- [ACTIVITY]: Where the string "define" shows up in a line of the records, copy that line.

(Beginning of DATASET CONTENT)

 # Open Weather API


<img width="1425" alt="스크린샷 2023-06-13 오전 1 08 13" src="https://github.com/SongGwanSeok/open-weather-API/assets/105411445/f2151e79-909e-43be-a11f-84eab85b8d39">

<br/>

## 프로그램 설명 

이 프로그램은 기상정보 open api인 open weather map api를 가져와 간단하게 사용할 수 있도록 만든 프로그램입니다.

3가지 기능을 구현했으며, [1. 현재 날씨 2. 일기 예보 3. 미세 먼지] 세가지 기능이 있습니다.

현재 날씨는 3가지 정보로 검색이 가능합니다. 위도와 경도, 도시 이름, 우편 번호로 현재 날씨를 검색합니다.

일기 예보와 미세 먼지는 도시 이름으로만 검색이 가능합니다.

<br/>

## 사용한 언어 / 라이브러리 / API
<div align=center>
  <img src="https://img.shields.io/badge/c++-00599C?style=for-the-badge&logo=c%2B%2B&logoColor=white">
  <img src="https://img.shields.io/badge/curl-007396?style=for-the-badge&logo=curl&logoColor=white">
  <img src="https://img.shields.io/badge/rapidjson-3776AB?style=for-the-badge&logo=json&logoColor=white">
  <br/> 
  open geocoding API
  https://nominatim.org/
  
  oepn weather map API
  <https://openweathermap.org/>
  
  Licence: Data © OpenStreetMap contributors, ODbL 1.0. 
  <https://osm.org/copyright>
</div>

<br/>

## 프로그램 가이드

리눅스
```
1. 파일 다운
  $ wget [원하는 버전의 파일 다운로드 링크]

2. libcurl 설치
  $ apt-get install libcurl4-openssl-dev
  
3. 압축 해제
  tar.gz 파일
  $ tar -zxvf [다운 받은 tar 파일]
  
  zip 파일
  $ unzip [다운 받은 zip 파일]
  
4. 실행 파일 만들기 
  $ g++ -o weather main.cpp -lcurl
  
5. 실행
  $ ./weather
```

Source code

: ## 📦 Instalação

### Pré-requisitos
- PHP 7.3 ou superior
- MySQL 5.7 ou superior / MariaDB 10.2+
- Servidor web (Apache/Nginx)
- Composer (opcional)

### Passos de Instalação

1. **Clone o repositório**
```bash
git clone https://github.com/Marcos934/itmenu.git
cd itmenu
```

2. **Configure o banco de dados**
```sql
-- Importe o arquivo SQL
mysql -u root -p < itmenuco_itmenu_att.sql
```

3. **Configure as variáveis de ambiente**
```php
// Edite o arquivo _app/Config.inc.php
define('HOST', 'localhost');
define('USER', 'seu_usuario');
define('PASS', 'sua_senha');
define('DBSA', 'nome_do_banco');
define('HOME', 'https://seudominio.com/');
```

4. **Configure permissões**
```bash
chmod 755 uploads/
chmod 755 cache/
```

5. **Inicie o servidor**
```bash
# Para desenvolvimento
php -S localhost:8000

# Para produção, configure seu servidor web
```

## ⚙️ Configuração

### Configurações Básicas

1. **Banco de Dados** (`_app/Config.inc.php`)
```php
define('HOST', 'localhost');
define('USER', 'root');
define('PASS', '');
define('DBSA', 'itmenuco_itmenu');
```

(End of DATASET CONTENT)

- [ANSWER TO THIS TASK]:
define('HOST', 'localhost');
define('USER', 'seu_usuario');
define('PASS', 'sua_senha');
define('DBSA', 'nome_do_banco');
define('HOME', 'https://seudominio.com/');
define('HOST', 'localhost');
define('USER', 'root');
define('PASS', '');
define('DBSA', 'itmenuco_itmenu');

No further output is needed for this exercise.